Dergelijke omstandigheden doen zich naar het oordeel van de kantonrechter niet voor. HCN heeft terecht aangevoerd dat KBA als zakelijke partij geen bijzondere bescherming toekomt, dat zij de gegeven situatie zelf heeft gecreëerd en dat het op de weg van KBA – immers de partij die wilde terugkomen op eerdere afspraken – had gelegen om daarover met HCN in overleg te treden. Daarbij zij nog aangetekend dat de door KBA aangevoerde omstandigheid dat verplichtingen van HCN op grond van het onderhoudscontract over 2021 niet hebben plaatsgevonden, voor haar rekening moet komen, nu zij dit door de verkoop zelf onmogelijk heeft gemaakt.
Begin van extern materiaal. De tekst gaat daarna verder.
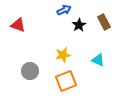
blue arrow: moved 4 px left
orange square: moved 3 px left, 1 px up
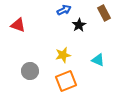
brown rectangle: moved 9 px up
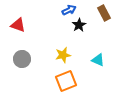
blue arrow: moved 5 px right
gray circle: moved 8 px left, 12 px up
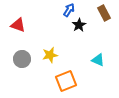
blue arrow: rotated 32 degrees counterclockwise
yellow star: moved 13 px left
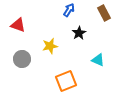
black star: moved 8 px down
yellow star: moved 9 px up
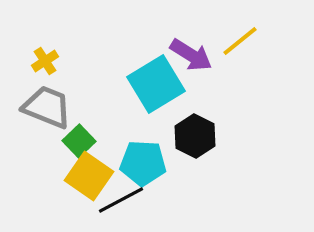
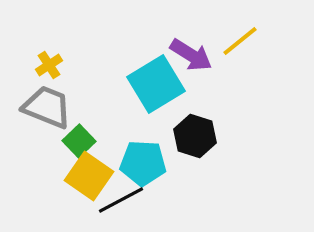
yellow cross: moved 4 px right, 4 px down
black hexagon: rotated 9 degrees counterclockwise
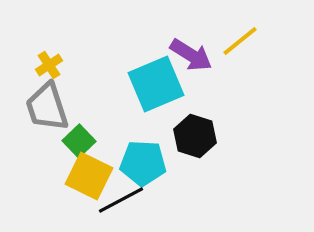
cyan square: rotated 8 degrees clockwise
gray trapezoid: rotated 130 degrees counterclockwise
yellow square: rotated 9 degrees counterclockwise
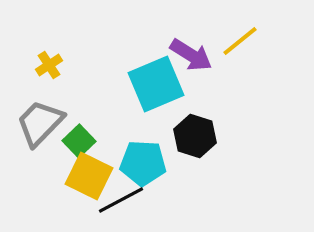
gray trapezoid: moved 7 px left, 16 px down; rotated 62 degrees clockwise
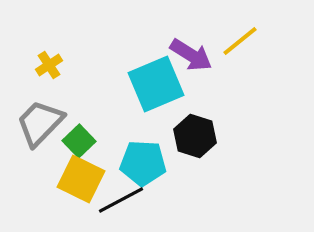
yellow square: moved 8 px left, 3 px down
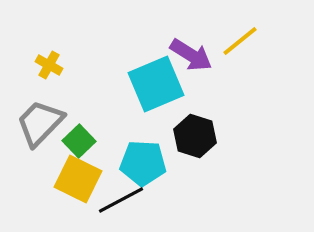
yellow cross: rotated 28 degrees counterclockwise
yellow square: moved 3 px left
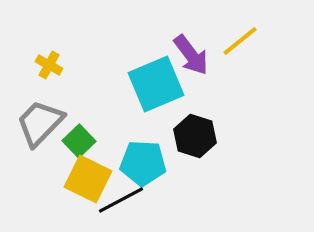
purple arrow: rotated 21 degrees clockwise
yellow square: moved 10 px right
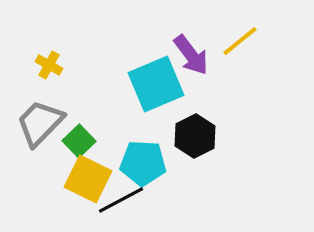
black hexagon: rotated 15 degrees clockwise
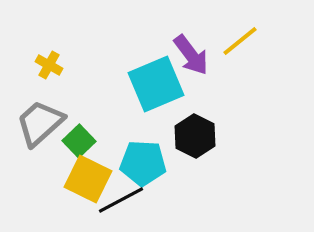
gray trapezoid: rotated 4 degrees clockwise
black hexagon: rotated 6 degrees counterclockwise
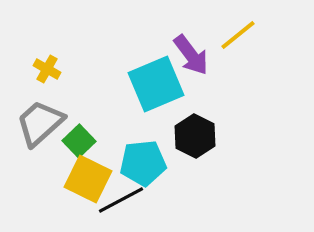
yellow line: moved 2 px left, 6 px up
yellow cross: moved 2 px left, 4 px down
cyan pentagon: rotated 9 degrees counterclockwise
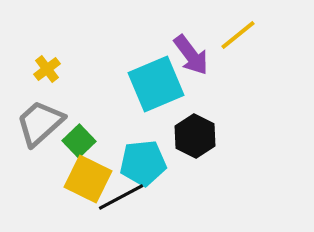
yellow cross: rotated 24 degrees clockwise
black line: moved 3 px up
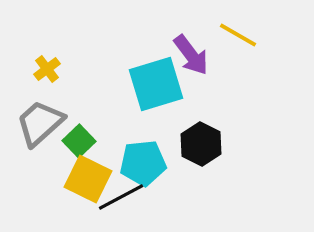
yellow line: rotated 69 degrees clockwise
cyan square: rotated 6 degrees clockwise
black hexagon: moved 6 px right, 8 px down
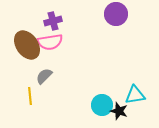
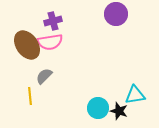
cyan circle: moved 4 px left, 3 px down
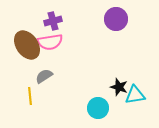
purple circle: moved 5 px down
gray semicircle: rotated 12 degrees clockwise
black star: moved 24 px up
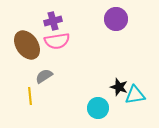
pink semicircle: moved 7 px right, 1 px up
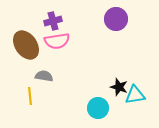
brown ellipse: moved 1 px left
gray semicircle: rotated 42 degrees clockwise
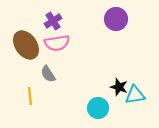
purple cross: rotated 18 degrees counterclockwise
pink semicircle: moved 2 px down
gray semicircle: moved 4 px right, 2 px up; rotated 132 degrees counterclockwise
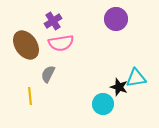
pink semicircle: moved 4 px right
gray semicircle: rotated 60 degrees clockwise
cyan triangle: moved 1 px right, 17 px up
cyan circle: moved 5 px right, 4 px up
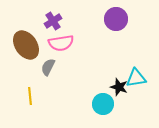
gray semicircle: moved 7 px up
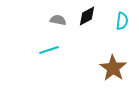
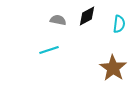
cyan semicircle: moved 3 px left, 3 px down
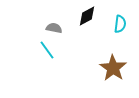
gray semicircle: moved 4 px left, 8 px down
cyan semicircle: moved 1 px right
cyan line: moved 2 px left; rotated 72 degrees clockwise
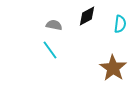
gray semicircle: moved 3 px up
cyan line: moved 3 px right
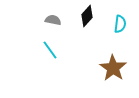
black diamond: rotated 20 degrees counterclockwise
gray semicircle: moved 1 px left, 5 px up
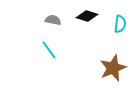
black diamond: rotated 65 degrees clockwise
cyan line: moved 1 px left
brown star: rotated 16 degrees clockwise
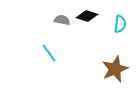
gray semicircle: moved 9 px right
cyan line: moved 3 px down
brown star: moved 2 px right, 1 px down
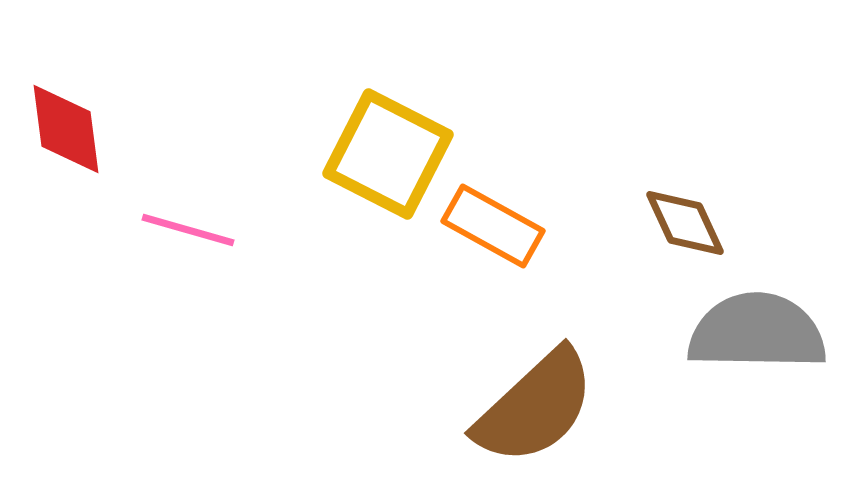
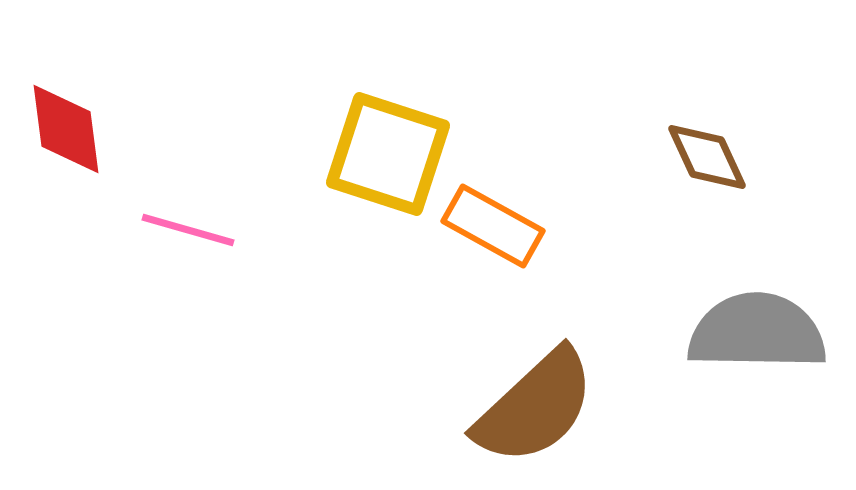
yellow square: rotated 9 degrees counterclockwise
brown diamond: moved 22 px right, 66 px up
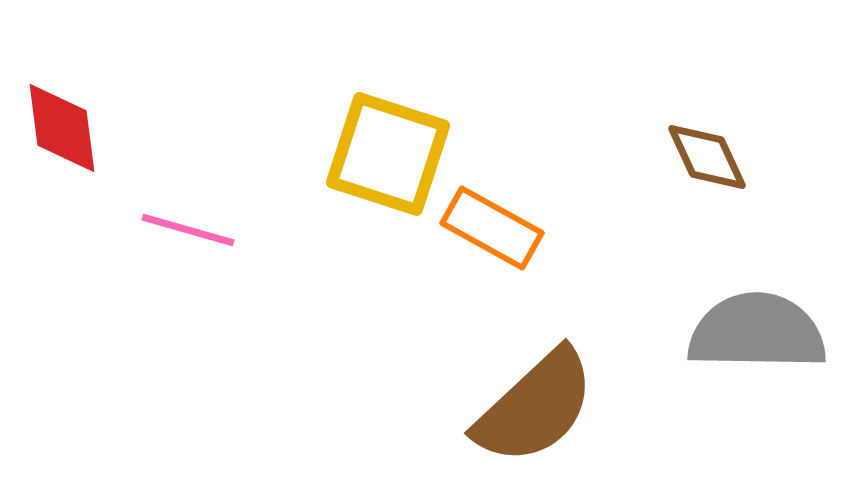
red diamond: moved 4 px left, 1 px up
orange rectangle: moved 1 px left, 2 px down
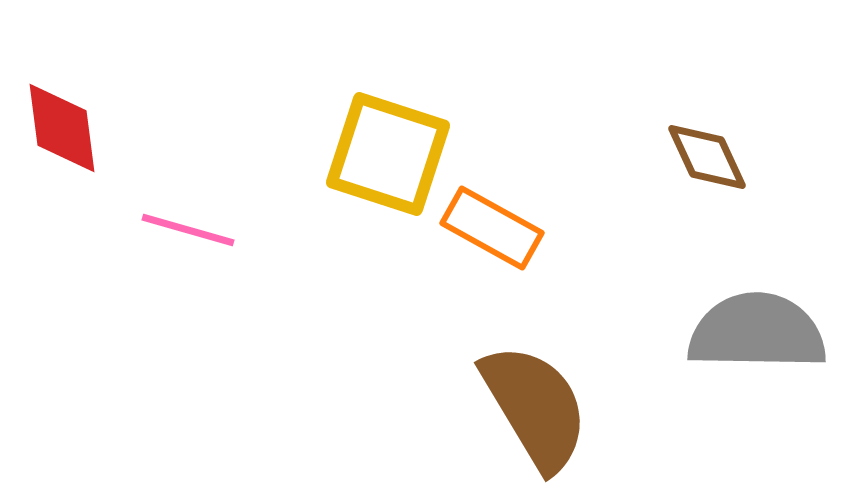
brown semicircle: rotated 78 degrees counterclockwise
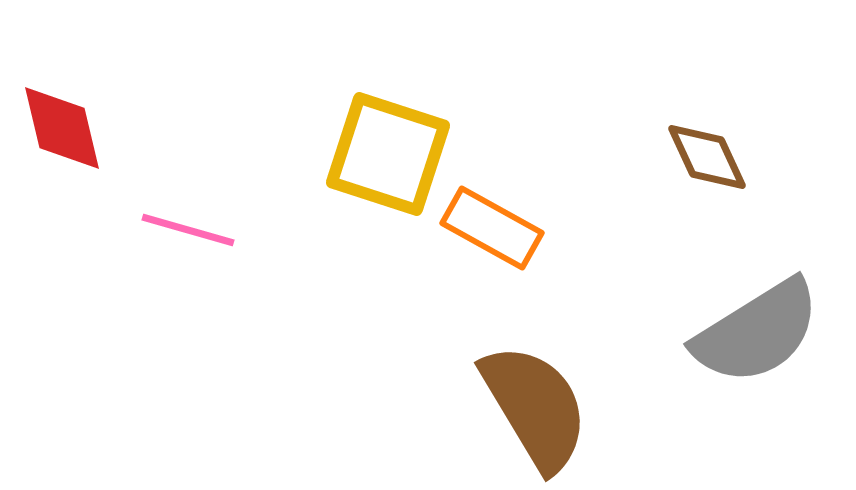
red diamond: rotated 6 degrees counterclockwise
gray semicircle: rotated 147 degrees clockwise
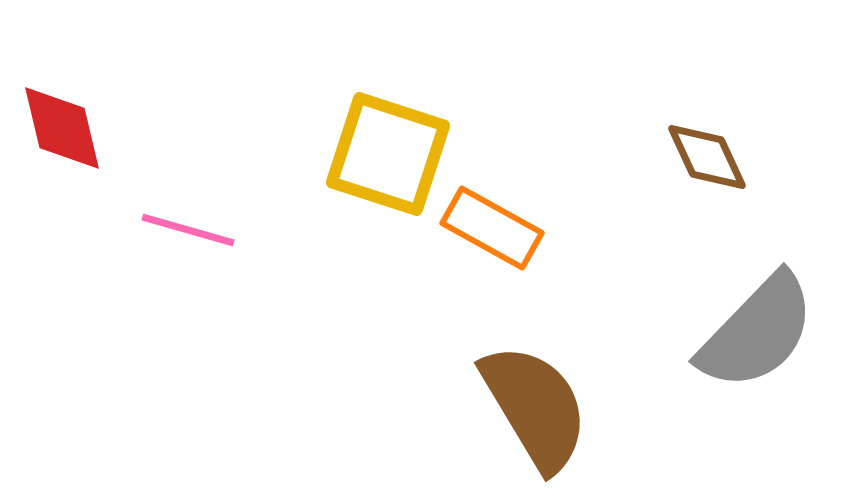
gray semicircle: rotated 14 degrees counterclockwise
Al met al is het de niet-opzegbaarheid gedurende de door partijen zelf overeengekomen contractsduur van steeds één jaar die gedurende dat jaar het doorlopen rechtvaardigt van de betalingsverplichting van KBA.
2.6
Het voorgaande betekent dat de vorderingen van KBA moeten worden afgewezen. KBA zal als de in het ongelijk gestelde partij worden veroordeeld in de proceskosten van HCN, begroot op € 374,- (twee punten à € 187,-).

3..De beslissing

De kantonrechter:
wijst de vorderingen van KBA af;
veroordeelt KBA in de proceskosten van HCN, begroot op € 374,- aan salaris voor de gemachtigde;
verklaart dit vonnis wat betreft de proceskostenveroordeling uitvoerbaar bij voorraad.
Dit vonnis is gewezen door mr. dr. P.G.J. van den Berg en uitgesproken ter openbare terechtzitting.